» **Exercise details**
Rewrite each line of the listing as an item in a numbered list, skipping any blank lines. Leave the pictures out of your answer.

Extracted data entries:
- - -

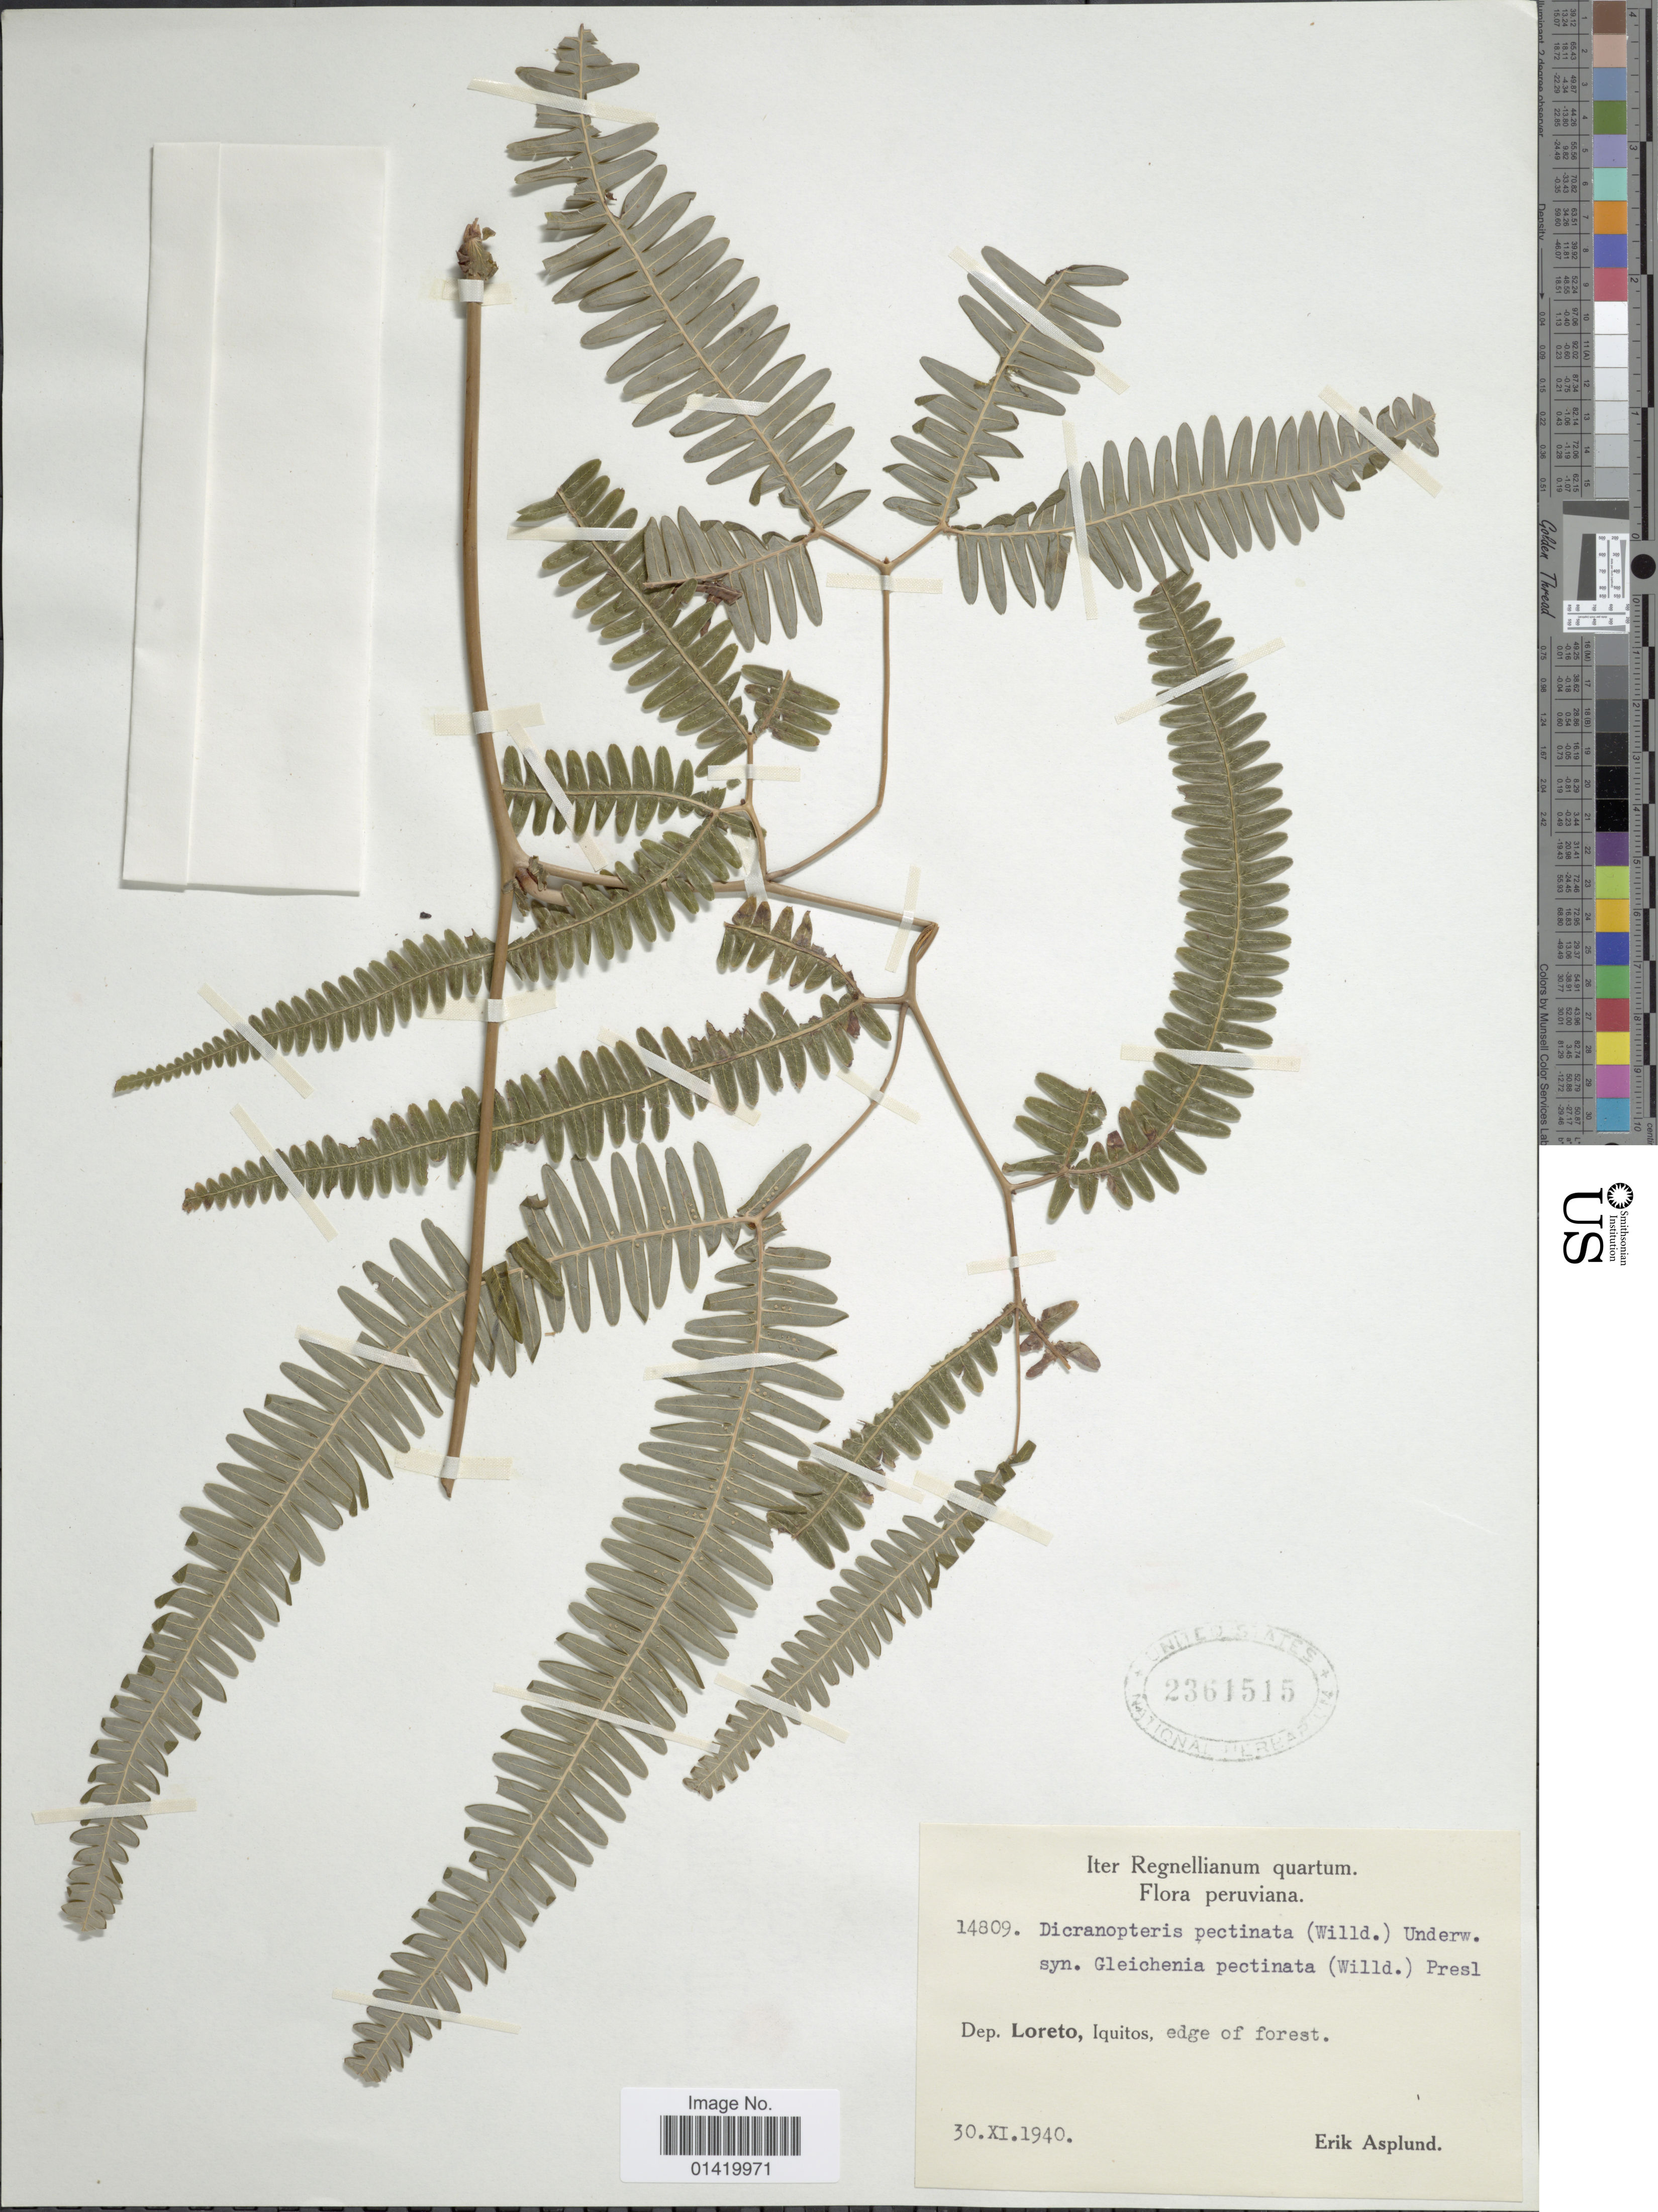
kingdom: Plantae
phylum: Tracheophyta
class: Polypodiopsida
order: Gleicheniales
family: Gleicheniaceae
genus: Gleichenella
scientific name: Gleichenella pectinata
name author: (Willd.) Ching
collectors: E. Asplund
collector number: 14809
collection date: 1940-11-30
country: Peru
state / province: Loreto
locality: Dep. Loreto, Iquitos, edge of forest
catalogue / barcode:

- - -

» **Result of the task**
1. kingdom: Plantae
2. phylum: Tracheophyta
3. class: Polypodiopsida
4. order: Gleicheniales
5. family: Gleicheniaceae
6. genus: Gleichenella
7. scientific name: Gleichenella pectinata
8. name author: (Willd.) Ching
9. collectors: E. Asplund
10. collector number: 14809
11. collection date: 1940-11-30
12. country: Peru
13. state / province: Loreto
14. locality: Dep. Loreto, Iquitos, edge of forest
15. catalogue / barcode:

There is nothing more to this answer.